Борис Пастернак сказал: “Книга – это кубический кусок дымящейся совести”. Слова эти могут стать и эпиграфом, и эпилогом всей жизни и творчества поэта. Есть творцы, для которых музыка, поэзия, литература – занятие, но не жизнь. Пастернак относится к тем поэтам, для которых творчество и есть жизнь.
Он воплощение, материализация самого духа и сути поэзии, которую не отделял от жизни и не привносил в жизнь. Он просто жил так, как творил, а творил так, как дышал, если вспомнить слова Булата Окуджавы. Пастернак знал, что “поэзия валяется
Он не искал поэзию в жизни, он знал, что нет ничего, что нельзя было бы увидеть по-новому, осмыслить эстетически, образно, раскрывая и раскрепощая тем самым суть.

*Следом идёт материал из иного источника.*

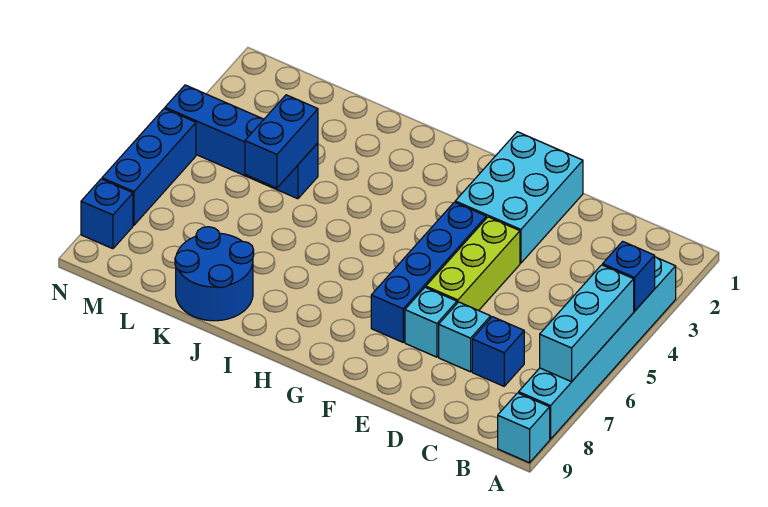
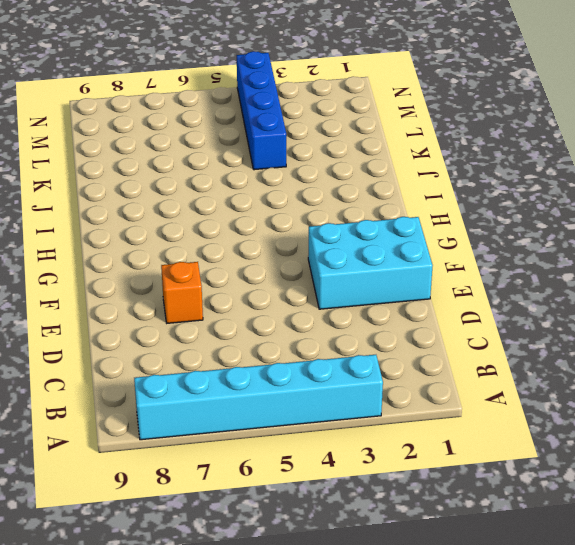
orange brick E7 level 1 -> cyan brick E7 level 1
none -> cyan brick A9 level 1
none -> blue brick C7 level 1
none -> cyan brick D7 level 1

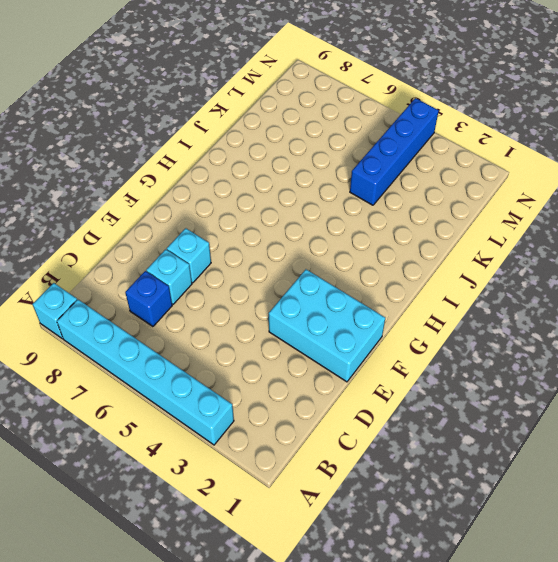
none -> lime brick E4:E6 level 1
none -> blue brick F4:F7 level 1
none -> blue round brick J8:K9 level 1

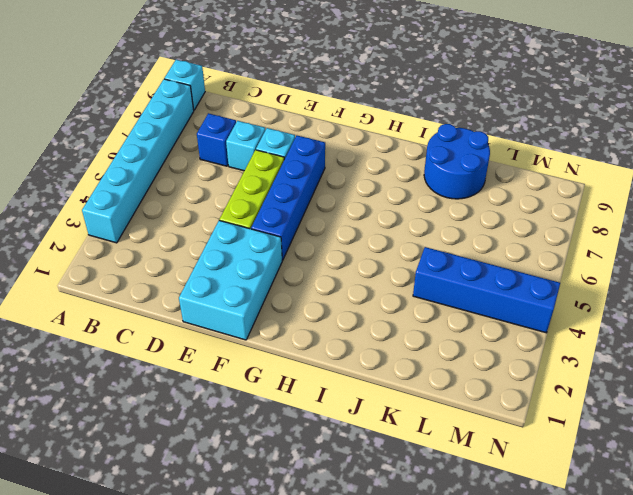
none -> blue brick N5:N7 level 1
none -> blue brick N8 level 1
none -> blue brick A4 level 2

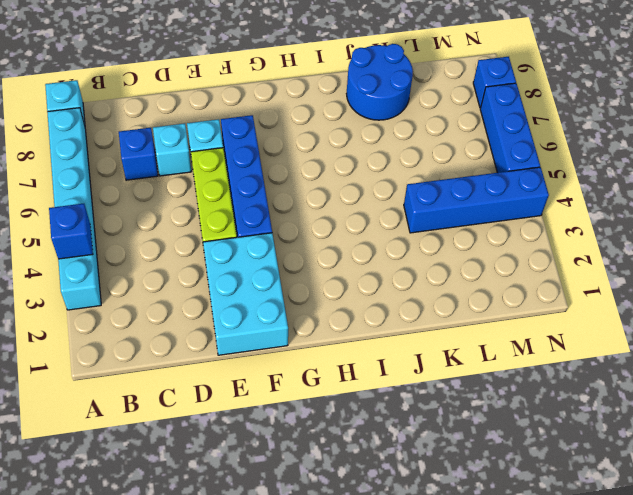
none -> cyan brick A5:A7 level 2
none -> blue brick K4:K5 level 2

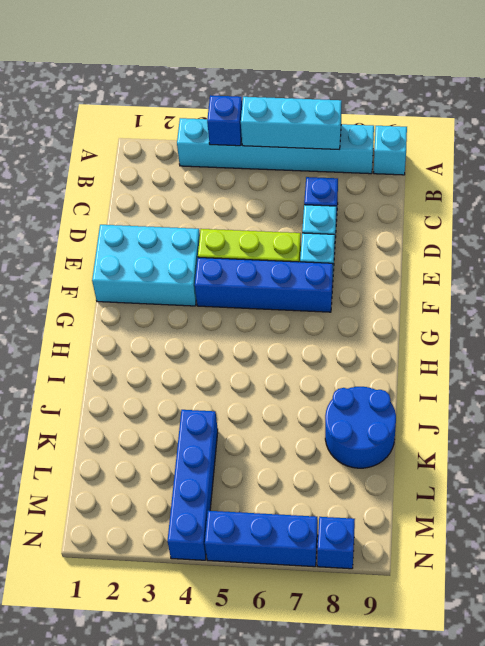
none -> blue brick K4:K5 level 2

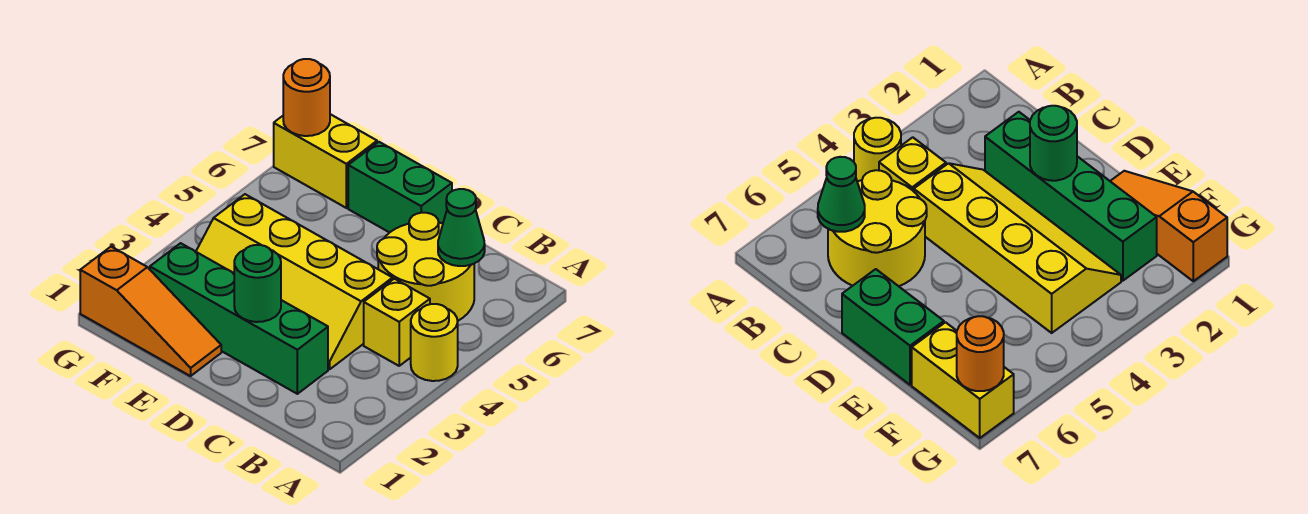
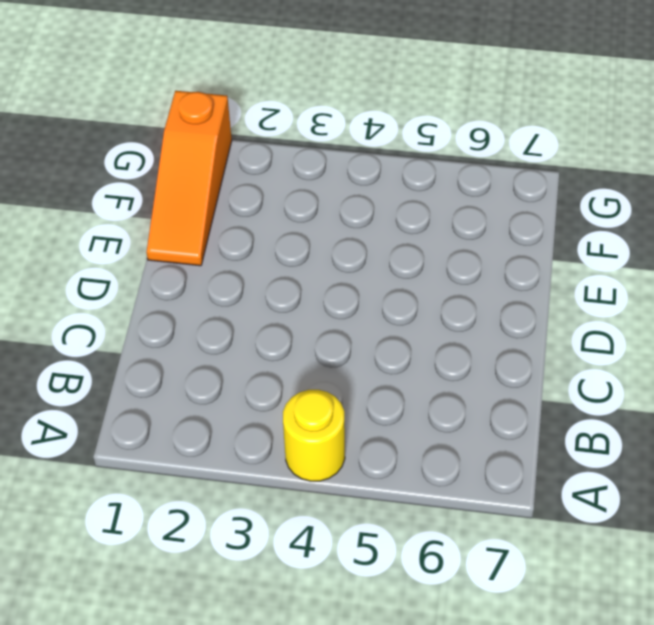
none -> yellow brick B4 level 1
none -> yellow round brick B5:C6 level 1

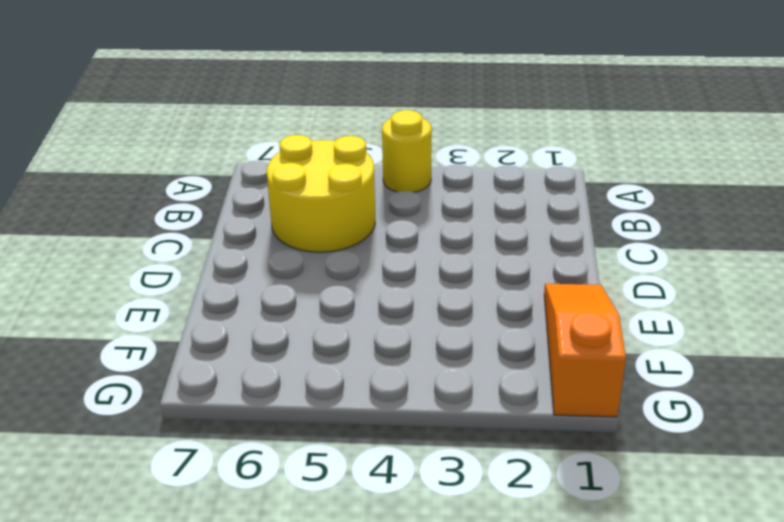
none -> yellow brick B4 level 1
none -> green brick C2:F2 level 1

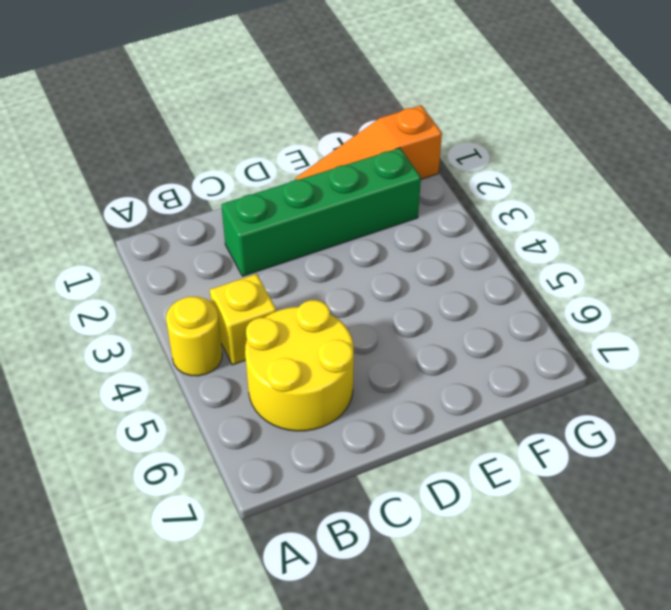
none -> yellow slope C3:F4 level 1 top 4
none -> green brick D7:E7 level 1

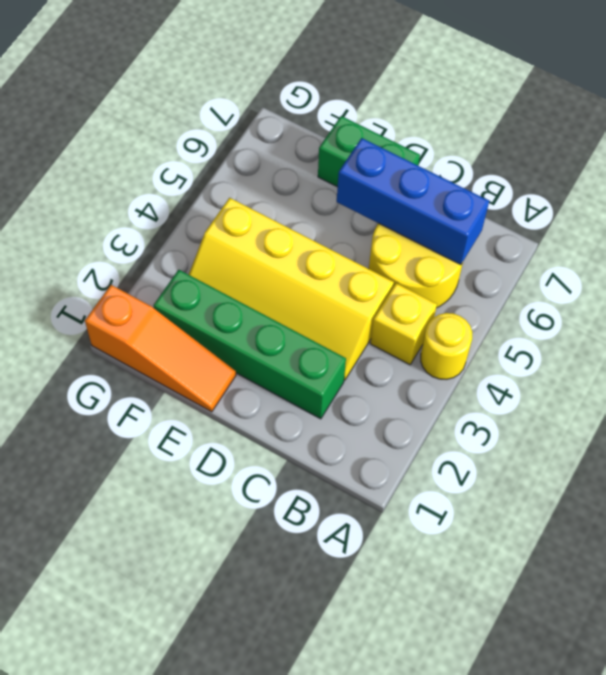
blue brick B6:D6 level 2 -> green cone B6 level 2
none -> yellow brick F7:G7 level 1
none -> green round brick D2 level 2

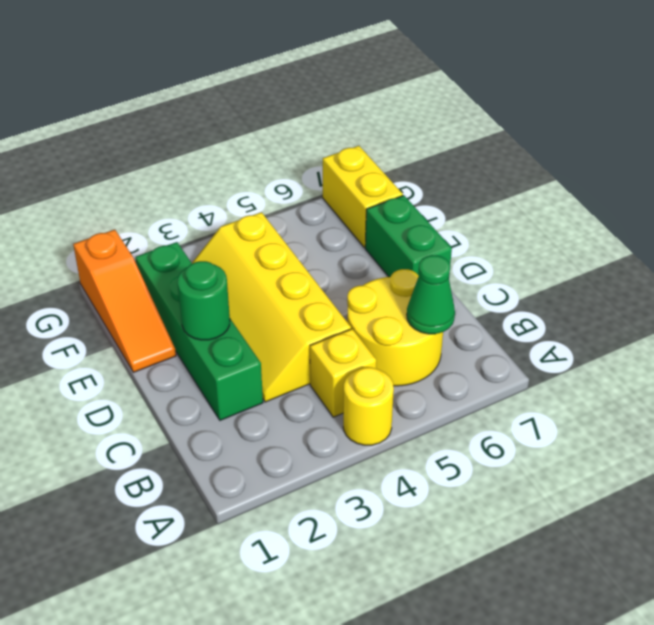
none -> orange round brick G7 level 2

Пастернак странным образом похож на бессловесные порождения Земли, его стихи как будто не написаны, а выросли, кристаллизовались по законам не искусства, а природы. Он сам чувствовал себя каким-то продолжением природы, ее жизнью, только переплавленной в слово:
Я жизнь земли, ее зенит,
Что сам бросаю тень.
Я жизнь земли, ее зенит,
Ее начальный день.
Захлебывающееся, нервное звучание стихов Пастернака напоминает звуки, которыми выражает себя природа. И поэзию он определяет не через литературность, а через самые пронзительные проявления жизни:
Это круто налившийся свист,
Это щелканье сдавленных льдинок,
Это ночь, леденящая лист,
Это двух соловьев поединок.
Ничего “жеманно-поэтического” нет в ощущении поэта. Он знает, что поэзия – не приправа к жизни, а сама жизнь во всей ее простоте и величии:
Поэзия, я буду клясться
Тобой, и кончу, прохрипев:
Ты не осанка сладкогласца,
Ты лето с местом в третьем классе,
Ты пригород, а не припев.
Подлинная поэзия, которой живешь, а не “занимаешься” – страшна. Она требует в жертву все: всю жизнь и еще немного:
О, знал бы я, что так бывает,
Когда пускался на дебют,
Что строчки с кровью – убивают,
Нахлынут горлом – и убьют!
Иначе не бывает, потому что поэзия требует полной гибели всерьез. Умирать и воскресать с каждой строкой, каждым стихом – удел подлинного поэта. Пастернак находит очень сильный образ, в котором ощущение поэта близко к величию древних мастеров, творивших не для времени, а для богов:
Когда строку диктует чувство,
Оно на сцену шлет раба.
И тут кончается искусство,
И дышат почва и судьба.
Мы привыкли к тому, что слово “искусство” значит для нас что-то высокое, подлинное. Но Пастернак парадоксально высвечивает другое: сближение “искусства” и “искусственности” и находит нечто более высокое, подлинное – это “почва и судьба”.
У Пастернака есть строки, за которые его часто упрекали: “Какое, милые, у нас тысячелетье на дворе”. В них увидели равнодушие и высокомерное отрицание настоящего. Но это не так.
Пастернак, как великий художник, живет в своем времени, но отсчет ведет с точки зрения вечности.
Не спи, не спи, художник,
Не предавайся сну:
Ты вечности заложник
У времени в плену, –
говорит он. Пастернак не был обойден славой, успехом, но строго взыскуя с себя, писал:
Быть знаменитым некрасиво,
Не это поднимает ввысь…
Он знал, что “цель творчества – самоотдача, а не шумиха, не успех”. Все преходяще, и только родник поэзии неисчерпаем. Поэт спешит, не останавливается, чтобы полюбоваться собой, он всю жизнь нацелен в будущее:
За поворотом, в глубине
Лесного лога
Готово будущее мне
Верней залога.
Его уже не втянешь в спор
И не заластишь
Оно распахнуто, как бор,
Все вширь и настежь.
Но, стремясь в будущее и принимая все, что ему уготовано, Пастернак не скользит легко по поверхности.
Во всем мне хочется дойти
До самой сути:
В работе, в поисках пути,
В сердечной смуте…
Его стихи – это поиски сути, его понимание поэзии, – это поиск “оснований, корней, сердцевины”. Жить и писать нужно так, чтобы
Все время схватывая суть
Судеб, событий…
Свершать открытья.
Поэзия Пастернака имеет удивительное свойство: она молода. Все стихи написаны на пределе изумленного открытия мира, поэт видит все, как видят только дети. Читая и постигая его поэзию, понимаешь: стихи – такая же непреложная и естественная часть природы, как дерево, цветок, вода и солнечный свет.